As in public, so in the Cabinet. After months of apparent unanimity, the veil of Mrs. Thatcher's government is beginning to rend. Observers now are catching glimpses of some deep internal disagreements among her close associates.

The cause of the rent is a fairly mild employment bill now grinding its way through parliamentary gears. The principals in the tug of war are lining up behind two strong men: Employment Secretary James Prior, who preaches moderation and a gradual wooing of trade union support, and Chancellor of the Exchequer Sir Geoffrey Howe, known for his hawkishly right-wint views and for having Mrs. Thatcher's ear.

The bill, promised in the Conservative Party election platform last spring, seeks to redress what many see as the lopsided imbalance of power favoring unions over employers.
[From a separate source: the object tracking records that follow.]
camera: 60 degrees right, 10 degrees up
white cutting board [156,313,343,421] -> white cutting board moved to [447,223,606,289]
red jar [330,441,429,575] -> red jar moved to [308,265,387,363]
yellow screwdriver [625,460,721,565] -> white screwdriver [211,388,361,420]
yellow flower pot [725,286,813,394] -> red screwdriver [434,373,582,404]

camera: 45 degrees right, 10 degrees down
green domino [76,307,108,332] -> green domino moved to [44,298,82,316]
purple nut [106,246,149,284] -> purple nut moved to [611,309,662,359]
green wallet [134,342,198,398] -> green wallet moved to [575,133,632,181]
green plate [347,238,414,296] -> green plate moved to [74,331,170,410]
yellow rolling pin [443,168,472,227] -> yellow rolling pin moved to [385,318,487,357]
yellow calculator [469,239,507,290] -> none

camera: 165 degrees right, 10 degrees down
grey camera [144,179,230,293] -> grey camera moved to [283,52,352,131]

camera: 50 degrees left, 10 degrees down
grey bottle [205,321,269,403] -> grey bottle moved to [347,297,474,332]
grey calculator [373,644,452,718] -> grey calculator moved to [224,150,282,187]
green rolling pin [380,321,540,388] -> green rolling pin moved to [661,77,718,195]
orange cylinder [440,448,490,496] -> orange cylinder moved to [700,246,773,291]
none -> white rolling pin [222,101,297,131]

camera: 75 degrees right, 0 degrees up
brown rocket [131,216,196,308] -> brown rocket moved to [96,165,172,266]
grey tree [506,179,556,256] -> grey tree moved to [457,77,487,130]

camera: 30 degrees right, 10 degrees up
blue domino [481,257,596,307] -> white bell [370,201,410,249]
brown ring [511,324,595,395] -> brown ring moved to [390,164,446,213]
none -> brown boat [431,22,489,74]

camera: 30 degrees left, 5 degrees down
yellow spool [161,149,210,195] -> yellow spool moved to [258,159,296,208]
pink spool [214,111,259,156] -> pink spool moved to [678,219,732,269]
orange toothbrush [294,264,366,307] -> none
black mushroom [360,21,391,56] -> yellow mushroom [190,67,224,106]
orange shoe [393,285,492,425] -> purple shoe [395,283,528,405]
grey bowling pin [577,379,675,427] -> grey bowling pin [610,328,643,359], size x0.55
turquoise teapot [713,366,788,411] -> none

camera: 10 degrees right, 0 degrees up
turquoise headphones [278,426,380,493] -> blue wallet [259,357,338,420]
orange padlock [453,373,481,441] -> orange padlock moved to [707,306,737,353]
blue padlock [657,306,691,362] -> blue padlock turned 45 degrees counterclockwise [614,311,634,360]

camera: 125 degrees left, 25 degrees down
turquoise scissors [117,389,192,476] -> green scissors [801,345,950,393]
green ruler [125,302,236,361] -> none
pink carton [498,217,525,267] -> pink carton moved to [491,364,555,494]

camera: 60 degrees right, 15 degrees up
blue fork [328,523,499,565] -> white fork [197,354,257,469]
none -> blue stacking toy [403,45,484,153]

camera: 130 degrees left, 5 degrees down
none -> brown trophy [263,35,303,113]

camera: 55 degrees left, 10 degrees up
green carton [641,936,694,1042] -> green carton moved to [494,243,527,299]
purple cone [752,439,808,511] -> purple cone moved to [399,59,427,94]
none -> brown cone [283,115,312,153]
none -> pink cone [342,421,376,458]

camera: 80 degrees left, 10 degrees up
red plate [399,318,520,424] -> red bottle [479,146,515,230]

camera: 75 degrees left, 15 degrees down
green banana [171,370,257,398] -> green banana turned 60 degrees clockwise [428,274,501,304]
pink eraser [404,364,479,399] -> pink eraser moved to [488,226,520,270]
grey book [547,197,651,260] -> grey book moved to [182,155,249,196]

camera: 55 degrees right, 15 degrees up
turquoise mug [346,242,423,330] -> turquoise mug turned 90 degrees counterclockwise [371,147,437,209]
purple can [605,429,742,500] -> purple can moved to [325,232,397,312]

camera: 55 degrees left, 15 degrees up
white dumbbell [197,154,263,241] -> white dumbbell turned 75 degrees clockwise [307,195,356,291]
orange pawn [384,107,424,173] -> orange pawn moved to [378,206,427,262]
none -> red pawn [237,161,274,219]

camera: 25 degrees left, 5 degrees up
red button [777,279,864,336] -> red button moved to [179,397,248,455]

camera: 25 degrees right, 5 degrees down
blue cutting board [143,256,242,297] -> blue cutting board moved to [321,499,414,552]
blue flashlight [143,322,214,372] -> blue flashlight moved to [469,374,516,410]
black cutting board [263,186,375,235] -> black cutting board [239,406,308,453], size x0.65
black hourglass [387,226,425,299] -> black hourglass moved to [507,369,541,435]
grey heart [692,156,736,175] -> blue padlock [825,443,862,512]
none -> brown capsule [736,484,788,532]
Mr. Prior's bill promotes secrets ballots in union elections, reduces the power of the "closed shop" by allowing individuals broader grounds for refusing to join a union, and curtails "secondary picketing" at places of work other than one's own.

Because it does little more, it is controversial. To Cabinet hawks, Mr. Prior's approach (he once endured the label "Pussyfoot Prior") offers too little , too late.

The six-week-old steel strike is sprawling over into other industrial territory through secondary picketing. And promising talks between unions and British Steel Corporation (BSC) management collapsed Feb. 8 into a heap of bitter recriminations. Tory hardliners are calling for either a tough new act driven through Parliament at breakneck speed or a considerably sharper set of teeth imbedded in Mr. Prior's bill.

But the employment secretary, who has staked his reputation on his ability to get along with unions, argues strongly for what the press calls his "softly, softly" approach. "The great mistake," he told a small group of American journalists at a recent luncheon, "is to think that you've only got to change the law to get the right answers." Promising stronger laws later, he counsels gradual wooing of support now. "It's the pace of change rather than change itself that sometimes worries me," he said.

So far, he has won several victories -- including one at a meeting of the right-leaning 1922 Committee of conservative backbench members of Parliament. His debate with them included what some observers called the best speech of his career.

But the hawks are still circling. In a speech Feb. 9, Sir Geoffrey took his case beyond the Cabinet chambers and into public view. "It would be fatal to Britain's chances," he said in undisguised reference to his colleagues on the dovecote, "if this government lost its nerve and neglected its clear duty to take in hand the necessary reform of the law." Particularly galling is the fact that Sir Geoffrey did not secure the customary approval of the speech by his Cabinet colleagues.

Mr. Prior is known to feel that the economic ministers, and Industry Secretary Sir Keith Joseph, are not true representatives of the label "conservative" -- that they are headed down a radical path sloping too steeply to the right. In this, he apparently has support from Sir Ian Gilmour, the Lord Privy Seal; who argued in a recent speech at Cambridge that pure "economic liberalism" -- of a sort dear to hawkish hearts -- is dangerous "because of its starkness and its failure to create a sense of community."